Turista en mi pueblo
Este fin de semana nos visitaron en Zaragoza amigos de tiempos ha. Todos conocían la ciudad, aunque en algunos casos llevaban tiempo sin verla, y se sorprendieron con algunas gentrificaciones, ciertos grises donde antes había verdes. Es interesante cómo ven desde fuera lo que para nosotros es cotidiano: me refiero a los detalles que marcan la diferencia entre lo práctico y lo memorable. En un grupo heterogéneo, que rozaba la docena de humanos entre autóctonos y visitantes, cada cual trató de disfrutar lo máximo posible del reencuentro, en el que naturalmente no faltaron las anécdotas arcanas (qué duro para quienes han llegado a nuestras vidas hace poco, ya sea por repetición de recuerdos u alusiones a gentes y situaciones que nunca vivieron) o los repasos a nuestras respectivas situaciones laborales.
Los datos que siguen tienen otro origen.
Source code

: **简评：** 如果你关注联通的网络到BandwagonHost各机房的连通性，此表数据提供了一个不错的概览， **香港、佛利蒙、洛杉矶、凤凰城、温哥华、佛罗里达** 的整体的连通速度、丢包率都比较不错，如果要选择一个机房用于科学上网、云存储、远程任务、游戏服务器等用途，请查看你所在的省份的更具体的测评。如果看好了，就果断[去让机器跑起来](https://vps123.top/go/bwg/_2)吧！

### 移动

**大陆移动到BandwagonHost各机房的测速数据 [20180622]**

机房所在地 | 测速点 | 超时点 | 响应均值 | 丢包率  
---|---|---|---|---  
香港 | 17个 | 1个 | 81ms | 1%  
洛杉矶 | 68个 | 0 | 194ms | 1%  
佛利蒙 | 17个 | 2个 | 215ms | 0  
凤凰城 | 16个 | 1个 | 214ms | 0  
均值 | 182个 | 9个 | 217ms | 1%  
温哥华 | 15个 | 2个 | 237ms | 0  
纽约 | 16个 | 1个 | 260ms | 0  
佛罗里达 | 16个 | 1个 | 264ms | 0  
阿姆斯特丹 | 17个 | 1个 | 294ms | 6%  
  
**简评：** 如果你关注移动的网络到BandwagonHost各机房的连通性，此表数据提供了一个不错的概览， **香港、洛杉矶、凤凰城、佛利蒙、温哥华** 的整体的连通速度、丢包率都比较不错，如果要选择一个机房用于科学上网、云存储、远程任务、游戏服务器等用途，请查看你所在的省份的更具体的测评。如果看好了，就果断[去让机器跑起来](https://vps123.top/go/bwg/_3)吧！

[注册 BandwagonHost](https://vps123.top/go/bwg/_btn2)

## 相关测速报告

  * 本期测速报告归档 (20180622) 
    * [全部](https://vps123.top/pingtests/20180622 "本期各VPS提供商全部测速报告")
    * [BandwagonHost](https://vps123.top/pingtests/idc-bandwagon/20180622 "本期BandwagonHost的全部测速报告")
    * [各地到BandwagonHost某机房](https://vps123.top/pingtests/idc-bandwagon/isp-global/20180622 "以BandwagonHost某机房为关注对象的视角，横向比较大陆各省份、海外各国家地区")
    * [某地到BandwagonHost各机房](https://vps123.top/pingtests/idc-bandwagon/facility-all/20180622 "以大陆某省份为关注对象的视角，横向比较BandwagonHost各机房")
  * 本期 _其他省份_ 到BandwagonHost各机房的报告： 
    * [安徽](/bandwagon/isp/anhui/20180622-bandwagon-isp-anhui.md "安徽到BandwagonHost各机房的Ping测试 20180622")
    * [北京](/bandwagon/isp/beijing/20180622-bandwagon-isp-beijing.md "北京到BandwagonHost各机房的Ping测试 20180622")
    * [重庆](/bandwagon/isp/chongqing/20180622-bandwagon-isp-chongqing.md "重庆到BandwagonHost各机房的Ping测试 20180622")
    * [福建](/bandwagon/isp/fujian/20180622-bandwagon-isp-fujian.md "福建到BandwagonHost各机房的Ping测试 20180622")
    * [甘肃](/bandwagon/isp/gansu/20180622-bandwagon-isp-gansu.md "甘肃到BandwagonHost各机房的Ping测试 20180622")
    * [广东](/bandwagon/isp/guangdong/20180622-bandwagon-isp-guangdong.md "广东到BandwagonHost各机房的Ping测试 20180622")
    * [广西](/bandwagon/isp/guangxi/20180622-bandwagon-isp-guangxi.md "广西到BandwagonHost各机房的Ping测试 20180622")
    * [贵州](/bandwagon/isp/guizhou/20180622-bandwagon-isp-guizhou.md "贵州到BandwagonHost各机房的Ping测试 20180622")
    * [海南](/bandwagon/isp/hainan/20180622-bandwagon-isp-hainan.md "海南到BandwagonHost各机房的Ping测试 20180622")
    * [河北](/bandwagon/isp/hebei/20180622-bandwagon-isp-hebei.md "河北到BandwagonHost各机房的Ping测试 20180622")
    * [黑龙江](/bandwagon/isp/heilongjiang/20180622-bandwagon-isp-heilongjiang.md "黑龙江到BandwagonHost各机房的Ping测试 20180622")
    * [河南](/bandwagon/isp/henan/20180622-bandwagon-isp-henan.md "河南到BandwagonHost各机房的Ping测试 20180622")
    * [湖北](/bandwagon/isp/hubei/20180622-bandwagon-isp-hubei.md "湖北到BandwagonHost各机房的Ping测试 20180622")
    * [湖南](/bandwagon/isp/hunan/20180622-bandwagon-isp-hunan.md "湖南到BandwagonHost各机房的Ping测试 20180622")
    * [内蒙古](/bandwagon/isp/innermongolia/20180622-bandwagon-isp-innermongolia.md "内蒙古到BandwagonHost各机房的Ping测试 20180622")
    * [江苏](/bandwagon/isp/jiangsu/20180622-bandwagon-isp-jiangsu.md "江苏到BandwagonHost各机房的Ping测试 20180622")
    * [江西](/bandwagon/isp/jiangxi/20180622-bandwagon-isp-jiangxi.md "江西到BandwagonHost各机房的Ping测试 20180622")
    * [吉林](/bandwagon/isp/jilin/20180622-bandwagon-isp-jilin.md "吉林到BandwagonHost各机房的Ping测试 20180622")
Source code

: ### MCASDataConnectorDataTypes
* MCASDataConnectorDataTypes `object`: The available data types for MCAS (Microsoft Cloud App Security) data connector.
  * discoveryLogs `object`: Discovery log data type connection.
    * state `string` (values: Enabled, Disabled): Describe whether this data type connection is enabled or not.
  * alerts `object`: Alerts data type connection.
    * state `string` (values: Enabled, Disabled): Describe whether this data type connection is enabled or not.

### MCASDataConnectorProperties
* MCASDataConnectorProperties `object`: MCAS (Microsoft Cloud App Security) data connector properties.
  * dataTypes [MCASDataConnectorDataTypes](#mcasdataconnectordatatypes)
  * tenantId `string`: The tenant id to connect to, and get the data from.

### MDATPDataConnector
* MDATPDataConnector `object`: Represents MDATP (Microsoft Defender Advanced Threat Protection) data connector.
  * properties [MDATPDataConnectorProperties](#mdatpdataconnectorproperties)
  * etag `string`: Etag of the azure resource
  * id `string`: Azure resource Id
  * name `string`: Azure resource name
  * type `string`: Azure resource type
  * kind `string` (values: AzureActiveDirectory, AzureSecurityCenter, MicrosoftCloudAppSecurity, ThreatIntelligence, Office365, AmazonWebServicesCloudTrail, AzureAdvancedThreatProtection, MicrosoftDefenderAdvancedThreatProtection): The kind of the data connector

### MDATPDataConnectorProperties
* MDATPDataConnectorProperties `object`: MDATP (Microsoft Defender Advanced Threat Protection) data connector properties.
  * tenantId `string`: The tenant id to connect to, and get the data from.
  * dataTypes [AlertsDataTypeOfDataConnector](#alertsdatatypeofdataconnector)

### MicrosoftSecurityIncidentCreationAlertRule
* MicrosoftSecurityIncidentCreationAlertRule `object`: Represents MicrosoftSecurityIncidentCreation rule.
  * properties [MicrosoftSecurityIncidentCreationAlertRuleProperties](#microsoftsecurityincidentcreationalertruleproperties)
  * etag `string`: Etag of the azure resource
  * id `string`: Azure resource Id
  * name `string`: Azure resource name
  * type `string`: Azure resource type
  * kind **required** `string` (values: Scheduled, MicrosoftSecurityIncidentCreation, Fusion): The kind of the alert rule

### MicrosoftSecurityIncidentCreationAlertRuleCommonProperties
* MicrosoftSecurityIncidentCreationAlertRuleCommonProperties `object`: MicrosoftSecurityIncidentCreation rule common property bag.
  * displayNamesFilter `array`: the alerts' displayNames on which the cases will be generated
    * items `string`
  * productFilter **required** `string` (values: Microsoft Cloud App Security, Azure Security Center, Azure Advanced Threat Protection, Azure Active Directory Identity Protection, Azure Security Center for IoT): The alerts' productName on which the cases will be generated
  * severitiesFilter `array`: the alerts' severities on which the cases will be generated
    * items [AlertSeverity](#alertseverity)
La gastronomía local ha sacado buena nota (enhorabuena, compueblanos) y la hostelería nocturna se saldó con división de opiniones. Ah, los sitios con portero en pose chunga y cordoncito, que nos convierten en manzanas poco apetecibles para el consumo: ¿será por alguna mella, quizá una cana de más en la barba? Que les den, sin ‘acritú’. Somos viejos y en algunos lugares no lucimos bien acodados en la barra, o bailando torpemente (no todos: yo, sí) una música que aborrecemos. Por suerte, siempre aparecen lugares en el que las cosas suenan bien, hay más gente bailando raro y nuestra foto mental de hace 30 años no es tan diferente de la actual, aunque en los 90 no hubiera canas, arrugas ni tripa, que bienvenidas sean. Volved pronto, y envejeced a gusto, majos: prometo hacer lo mismo.